After environmental changes come inhalers. Steroid inhalers such as Pulmicort and Flovent, which are often used by asthma sufferers, can help in milder COPD cases. Anticholinergic bronchodilators such as Tudorza and Spiriva are popular and effective for COPD patients, as are corticosteroid beta agonists such as Symbicort and Advair, Singh said.
More severe cases may require pulmonary rehabilitation. In most cases, the patient visits a pulmonary specialist two to three times a week. Respiratory, occupational and physical therapists can also be involved in the care.
COPD sufferers tend to take rapid, shallow breaths, and a respiratory therapist can teach patients how to take slower, deeper, quality breaths. Some patients require oxygen therapy, too, and physical and occupational therapists can help patients learn to make daily tasks easier through exercise and home environment changes.
“For some,” Singh said, “It’s a case of getting their energy level to where they used to be able to do one load of laundry in a day. Now they can do two.”
But insurance doesn’t always cover pulmonary rehabilitation.
“Unfortunately, this is something that has a great demand and benefit but there are significant barriers with insurance providers to authorize pulmonary rehab,” Singh said. “It is an underauthorized service that could really help people with COPD.”
Dealing with COPD may mean changing diet. Braiteh said COPD patients who are on chronic steroid medicine should consider calcium supplementation to avoid osteoporosis, which has been associated with excessive steroid medicine use. He also recommends an influenza vaccine for COPD sufferers, as bouts of the flu can cause serious problems for those with compromised lungs.
Leonard also recommends COPD patients add extra protein to the diet. Because they are using so much energy to breathe, they often don’t realize how much energy is being spent. That’s why many COPD patients with emphysema also lose considerable weight, he said.
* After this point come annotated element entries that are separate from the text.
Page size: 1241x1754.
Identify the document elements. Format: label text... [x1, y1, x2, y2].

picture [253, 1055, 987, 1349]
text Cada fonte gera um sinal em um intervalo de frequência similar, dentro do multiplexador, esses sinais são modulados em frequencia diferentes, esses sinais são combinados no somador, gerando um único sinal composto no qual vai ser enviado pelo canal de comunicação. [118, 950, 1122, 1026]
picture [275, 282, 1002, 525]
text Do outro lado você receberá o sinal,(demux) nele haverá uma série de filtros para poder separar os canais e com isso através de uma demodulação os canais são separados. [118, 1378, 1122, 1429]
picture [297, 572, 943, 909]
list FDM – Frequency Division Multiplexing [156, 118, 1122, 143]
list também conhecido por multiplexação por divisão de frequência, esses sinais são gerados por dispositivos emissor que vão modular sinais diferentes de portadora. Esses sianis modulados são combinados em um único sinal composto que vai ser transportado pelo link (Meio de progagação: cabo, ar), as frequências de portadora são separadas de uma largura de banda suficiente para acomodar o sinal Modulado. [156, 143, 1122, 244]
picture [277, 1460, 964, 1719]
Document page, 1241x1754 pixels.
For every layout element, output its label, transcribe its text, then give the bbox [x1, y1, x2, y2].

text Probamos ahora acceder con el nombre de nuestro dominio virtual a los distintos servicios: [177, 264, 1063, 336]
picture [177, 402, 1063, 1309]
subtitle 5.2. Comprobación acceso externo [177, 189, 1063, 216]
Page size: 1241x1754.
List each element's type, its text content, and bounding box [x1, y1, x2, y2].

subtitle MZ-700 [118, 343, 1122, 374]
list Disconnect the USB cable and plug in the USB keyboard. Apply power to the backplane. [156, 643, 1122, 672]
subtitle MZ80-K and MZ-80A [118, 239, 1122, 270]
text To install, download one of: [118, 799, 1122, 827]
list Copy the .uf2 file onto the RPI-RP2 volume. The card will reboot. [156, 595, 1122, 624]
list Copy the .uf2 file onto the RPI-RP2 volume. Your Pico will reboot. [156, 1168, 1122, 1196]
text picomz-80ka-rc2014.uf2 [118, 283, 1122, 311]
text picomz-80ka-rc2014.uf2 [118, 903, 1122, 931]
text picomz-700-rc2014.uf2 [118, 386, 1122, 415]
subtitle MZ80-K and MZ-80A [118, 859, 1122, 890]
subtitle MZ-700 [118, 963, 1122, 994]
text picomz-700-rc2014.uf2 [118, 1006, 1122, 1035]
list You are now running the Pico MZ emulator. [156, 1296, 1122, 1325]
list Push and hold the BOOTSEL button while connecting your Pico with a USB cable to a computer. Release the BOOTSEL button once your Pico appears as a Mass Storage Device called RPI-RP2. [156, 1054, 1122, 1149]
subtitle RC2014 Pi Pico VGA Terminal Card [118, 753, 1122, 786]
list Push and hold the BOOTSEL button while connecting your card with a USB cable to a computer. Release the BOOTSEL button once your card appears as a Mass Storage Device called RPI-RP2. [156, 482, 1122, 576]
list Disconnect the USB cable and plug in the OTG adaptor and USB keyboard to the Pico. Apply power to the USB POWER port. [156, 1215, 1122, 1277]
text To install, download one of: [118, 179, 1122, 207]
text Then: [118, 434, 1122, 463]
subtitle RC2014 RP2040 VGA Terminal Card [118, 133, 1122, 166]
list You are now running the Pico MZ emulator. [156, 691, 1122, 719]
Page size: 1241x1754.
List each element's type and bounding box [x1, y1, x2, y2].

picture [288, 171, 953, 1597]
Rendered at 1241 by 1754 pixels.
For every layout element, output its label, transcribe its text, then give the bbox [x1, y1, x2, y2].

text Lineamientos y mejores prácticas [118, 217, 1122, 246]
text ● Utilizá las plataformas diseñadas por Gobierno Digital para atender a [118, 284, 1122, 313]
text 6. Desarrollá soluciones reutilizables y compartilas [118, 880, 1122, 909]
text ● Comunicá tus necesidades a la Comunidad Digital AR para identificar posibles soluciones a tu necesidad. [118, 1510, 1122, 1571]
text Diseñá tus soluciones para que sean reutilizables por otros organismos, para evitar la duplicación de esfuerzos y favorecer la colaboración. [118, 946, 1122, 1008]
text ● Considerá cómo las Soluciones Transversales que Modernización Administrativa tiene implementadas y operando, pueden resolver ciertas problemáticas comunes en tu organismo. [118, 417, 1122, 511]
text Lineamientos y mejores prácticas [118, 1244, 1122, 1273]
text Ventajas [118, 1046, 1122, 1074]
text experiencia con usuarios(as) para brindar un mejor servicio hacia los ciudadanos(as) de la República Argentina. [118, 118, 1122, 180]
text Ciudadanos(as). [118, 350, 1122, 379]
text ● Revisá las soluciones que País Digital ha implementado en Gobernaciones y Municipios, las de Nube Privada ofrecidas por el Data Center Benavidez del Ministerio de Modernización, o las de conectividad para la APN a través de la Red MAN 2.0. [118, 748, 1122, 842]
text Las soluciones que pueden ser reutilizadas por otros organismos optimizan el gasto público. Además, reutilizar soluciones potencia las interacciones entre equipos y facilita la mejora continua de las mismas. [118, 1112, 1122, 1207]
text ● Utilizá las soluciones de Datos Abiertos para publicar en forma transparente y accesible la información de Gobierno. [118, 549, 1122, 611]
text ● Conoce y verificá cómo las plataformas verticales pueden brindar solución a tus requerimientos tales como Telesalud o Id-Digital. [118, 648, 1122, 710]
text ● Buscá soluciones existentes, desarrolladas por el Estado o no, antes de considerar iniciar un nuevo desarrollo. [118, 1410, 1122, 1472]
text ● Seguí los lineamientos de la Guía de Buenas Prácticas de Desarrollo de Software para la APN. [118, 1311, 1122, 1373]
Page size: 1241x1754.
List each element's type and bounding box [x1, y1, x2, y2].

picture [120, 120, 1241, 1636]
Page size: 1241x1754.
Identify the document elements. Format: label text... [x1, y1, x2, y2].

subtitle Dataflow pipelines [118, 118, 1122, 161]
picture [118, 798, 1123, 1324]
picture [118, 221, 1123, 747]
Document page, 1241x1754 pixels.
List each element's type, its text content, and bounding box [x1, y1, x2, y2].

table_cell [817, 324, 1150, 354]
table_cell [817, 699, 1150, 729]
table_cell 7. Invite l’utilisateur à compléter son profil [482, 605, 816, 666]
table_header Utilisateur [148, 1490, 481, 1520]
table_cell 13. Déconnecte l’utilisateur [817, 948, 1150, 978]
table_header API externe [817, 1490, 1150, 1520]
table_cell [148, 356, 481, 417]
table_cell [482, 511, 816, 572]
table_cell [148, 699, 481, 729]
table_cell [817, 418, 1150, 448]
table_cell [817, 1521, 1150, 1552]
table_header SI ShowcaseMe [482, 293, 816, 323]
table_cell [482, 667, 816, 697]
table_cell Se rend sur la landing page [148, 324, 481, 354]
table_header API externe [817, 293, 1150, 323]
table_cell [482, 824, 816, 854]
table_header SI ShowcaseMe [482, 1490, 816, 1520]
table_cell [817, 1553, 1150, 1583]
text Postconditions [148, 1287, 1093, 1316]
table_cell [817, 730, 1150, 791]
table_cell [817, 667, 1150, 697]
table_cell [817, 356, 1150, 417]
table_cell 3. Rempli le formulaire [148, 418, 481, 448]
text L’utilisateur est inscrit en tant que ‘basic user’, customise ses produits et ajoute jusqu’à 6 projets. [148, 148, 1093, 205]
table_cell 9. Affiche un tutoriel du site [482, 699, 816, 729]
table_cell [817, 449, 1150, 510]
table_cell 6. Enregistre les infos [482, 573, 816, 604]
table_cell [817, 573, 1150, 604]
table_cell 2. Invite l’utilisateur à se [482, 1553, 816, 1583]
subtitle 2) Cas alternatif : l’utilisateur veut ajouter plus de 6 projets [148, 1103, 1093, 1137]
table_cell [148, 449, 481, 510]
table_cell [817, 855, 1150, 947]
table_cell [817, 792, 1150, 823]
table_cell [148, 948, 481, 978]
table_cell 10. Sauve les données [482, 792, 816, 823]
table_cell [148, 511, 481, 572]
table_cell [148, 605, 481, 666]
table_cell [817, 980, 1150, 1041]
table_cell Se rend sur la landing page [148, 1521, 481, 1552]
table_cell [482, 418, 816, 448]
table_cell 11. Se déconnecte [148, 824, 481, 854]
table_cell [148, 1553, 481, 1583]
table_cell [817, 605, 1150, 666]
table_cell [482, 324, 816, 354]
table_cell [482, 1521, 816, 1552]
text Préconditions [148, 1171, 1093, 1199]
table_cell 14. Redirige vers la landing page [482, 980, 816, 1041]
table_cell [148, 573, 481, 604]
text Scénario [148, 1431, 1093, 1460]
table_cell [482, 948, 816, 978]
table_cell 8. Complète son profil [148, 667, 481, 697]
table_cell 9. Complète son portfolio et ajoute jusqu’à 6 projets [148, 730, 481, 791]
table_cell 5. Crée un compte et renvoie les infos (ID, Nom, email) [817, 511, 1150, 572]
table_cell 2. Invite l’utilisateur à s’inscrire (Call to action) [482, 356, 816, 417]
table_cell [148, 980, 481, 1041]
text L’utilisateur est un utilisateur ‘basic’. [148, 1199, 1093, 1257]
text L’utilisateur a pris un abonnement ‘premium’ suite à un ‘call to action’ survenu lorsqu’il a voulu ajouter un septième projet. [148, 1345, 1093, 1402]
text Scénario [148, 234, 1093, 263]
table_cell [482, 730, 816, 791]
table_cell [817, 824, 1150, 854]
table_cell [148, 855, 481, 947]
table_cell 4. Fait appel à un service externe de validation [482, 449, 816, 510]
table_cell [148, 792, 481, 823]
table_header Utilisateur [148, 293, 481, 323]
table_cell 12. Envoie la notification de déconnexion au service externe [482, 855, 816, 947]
He also recommends multivitamins and B vitamin supplements to help with energy levels.
As a part of pulmonary rehabilitation, Singh said most programs emphasize eating a low carbohydrate diet, too.
“You’ll see a lot of people with COPD eating candy bars,” he said. “After 45 minutes to an hour, when the body metabolizes it, they feel a shortness of breath. A high-carbohydrate diet does aggravate shortness of breath.”
Leonard also recommends exercising for 20 minutes, three to four times a week.
“It’s one of the few things that can help improve quality of life and the perception of quality of life,” the professor said. “It won’t heal the lungs, but it can help energy levels.”